Ninth Circuit Confirms Death of “De Minimus” Rule in California Wage and Hour Lawsuits


. By Anne Wallace

Another employee win in California bag check lawsuit

On June 28, the Ninth Circuit confirmed that, in lawsuits brought under the California Labor Code, even very small amounts of work time – measured in seconds, not minutes – must be counted and compensated. The opinion in Rodriguez v. Nike should put an end to latest employer-driven campaign to revive the federal de minimus standard in California labor lawsuits.

On a basic and human level, it lifts up the principle that all people should be paid for the value of their work – all of the work they do for pay.

Nike bag checks and some procedural history


Isaac Rodriguez worked at Nike’s Gilroy, California retail store from November 2011 to January 2012. At this store, as at other California retail locations, wage employees are required to track their hours by punching in and out on a time clock.

To deter theft, Nike requires employees to submit to exit inspections each time they leave the store on a break or at the end of the day. These inspections can be longer or shorter depending on individual circumstances. Either way, they occur after the employee has punched out and are therefore off-the-clock and uncompensated.

In 2014, Rodriguez filed a class action lawsuit under various sections of the California Labor Code and the Business and Professions Code. In September 2017, the District Court dismissed the complaint, reasoning that the inspection time was so brief that it did not have to be counted under the de minimus standard that is applied in lawsuits brought under the federal Fair Labor Standards Act.

Then in 2018, the California Supreme Court scrambled the legal landscape in Troester v. Starbucks by ruling that the de minimus rule did not apply in lawsuits brought under the California Labor Code. The rule for federal lawsuits was not the same as the rule in state lawsuits.

Employer groups fulminated, workers rejoiced and Isaac Rodriguez went back to court. This time, the Ninth Circuit sent the case back to the District Court for a decision consistent with Troester. It’s a very careful, very measured judicial response. But it’s good news for wage workers.

What the Ninth Circuit said


At the original District Court proceeding, Nike introduced evidence from a time and motion study that concluded that the average exit inspection at the Gilroy store took between 16.9 and 20.2 seconds, and that the median inspection took 4.7 seconds. The study also concluded that 21.5 percent of inspections took no measurable time, 92.2 percent took less than a minute, and 97.5 percent took less than two minutes.

Despite the plaintiffs’ evidence to the contrary, the court did seem to take note of the fact that the uncompensated time in question was very brief. That makes a difference if the de minimus standard applies.
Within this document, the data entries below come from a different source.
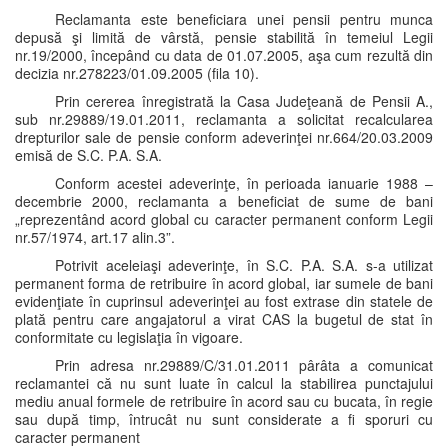
Reclamanta este beneficiara unei pensii pentru munca
depusă şi limită de vârstă, pensie stabilită în temeiul Legii
nr.19/2000, începând cu data de 01.07.2005, aşa cum rezultă din
decizia nr.278223/01.09.2005 (fila 10).
Prin cererea înregistrată la Casa Judeţeană de Pensii A.,
sub nr.29889/19.01.2011, reclamanta a solicitat recalcularea
drepturilor sale de pensie conform adeverinţei nr.664/20.03.2009
emisă de S.C. P.A. S.A.
Conform acestei adeverinţe, în perioada ianuarie 1988 –
decembrie 2000, reclamanta a beneficiat de sume de bani
„reprezentând acord global cu caracter permanent conform Legii
nr.57/1974, art.17 alin.3”.
Potrivit aceleiaşi adeverinţe, în S.C. P.A. S.A. s-a utilizat
permanent forma de retribuire în acord global, iar sumele de bani
evidenţiate în cuprinsul adeverinţei au fost extrase din statele de
plată pentru care angajatorul a virat CAS la bugetul de stat în
conformitate cu legislaţia în vigoare.
Prin adresa nr.29889/C/31.01.2011 pârâta a comunicat
reclamantei că nu sunt luate în calcul la stabilirea punctajului
mediu anual formele de retribuire în acord sau cu bucata, în regie
sau după timp, întrucât nu sunt considerate a fi sporuri cu
caracter permanent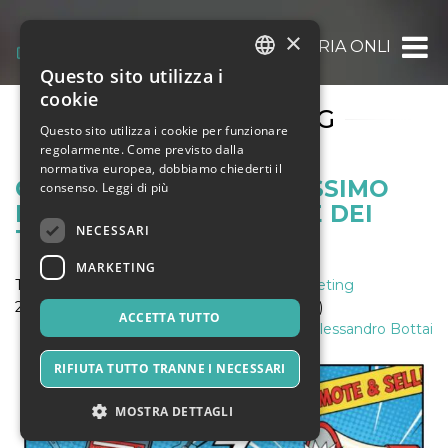
×
OOOH.EVENTS | BIGLIETTERIA ONLINE GRAT
Questo sito utilizza i
ITALIAN
cookie
LIVE STREAMING
ENGLISH
Questo sito utilizza i cookie per funzionare
regolarmente. Come previsto dalla
SPANISH
normativa europea, dobbiamo chiederti il
COME OTTENERE IL MASSIMO
consenso.
Leggi di più
DALLA VENDITA ONLINE DEI
NECESSARI
TUOI EVENTI
MARKETING
Tag:
biglietteria online
,
live streaming
,
marketing
29 Aprile 2021 (aggiornato: 28 Ottobre 2025)
ACCETTA TUTTO
di:
Alessandro Bottai
RIFIUTA TUTTO TRANNE I NECESSARI
MOSTRA DETTAGLI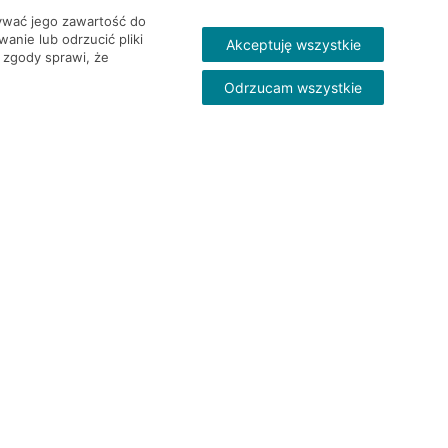
wywać jego zawartość do
nie lub odrzucić pliki
Akceptuję wszystkie
 zgody sprawi, że
Odrzucam wszystkie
The real question is not the factual one of “how long,” but the legal issue of “what is the rule about counting time.”

In its argument to Ninth Circuit, Nike focused on the word “minutes” in the Troester decision:
“[a]n employer that requires its employees to work minutes off the clock on a regular basis or as a regular feature of the job may not evade the obligation to compensate the employee for that time by invoking the de minimis doctrine” (emphasis added).

Counsel for Nike further suggested that “minutes” should be construed to mean “ten minutes,” and since the inspection time does not appear to have ever reached the ten-minute limit, the District Court was correct in dismissing the complaint even under the new standard suggested by the California Supreme Court in Troester.

In retrospect, Nike’s argument seems a little desperate. Although all parties acknowledge that the state could adopt a rule that permitted employers to ignore very brief periods of off-the-clock time – ten minutes, six minutes, eleven seconds, whatever – that particular snippet from Troester is not enough to do the job. The Ninth Circuit was not persuaded that the language quoted should be interpreted to establish a new California-specific ten-minute rule.

Troester’s continuing impact


A whole line of California cases has now developed about bag checks for retail workers. H&M plaintiffs sued over similar facts in 2018. Troester’s importance is not limited to these, however. It covers all California wage earners, from farm workers to computer technicians.

The rule that even very small amounts of time must be counted and compensated has been important to Sephora cosmetics salespeople who were required to apply and maintain their makeup as an element of job duties. It was a critical motivating factor in Jamba Juice’s decision to settle with smoothie makers who sued because they were required to perform work-related chores during lunch and rest breaks.

Troester has quickly become part of the fabric of California labor law. Upsetting this precedent could have left employers and employees without clear guidance about future conduct. The Ninth Circuits reaffirmation of the death of the de minimus rule in state lawsuits gives all parties a firm foundation on which to build lawful employment practices.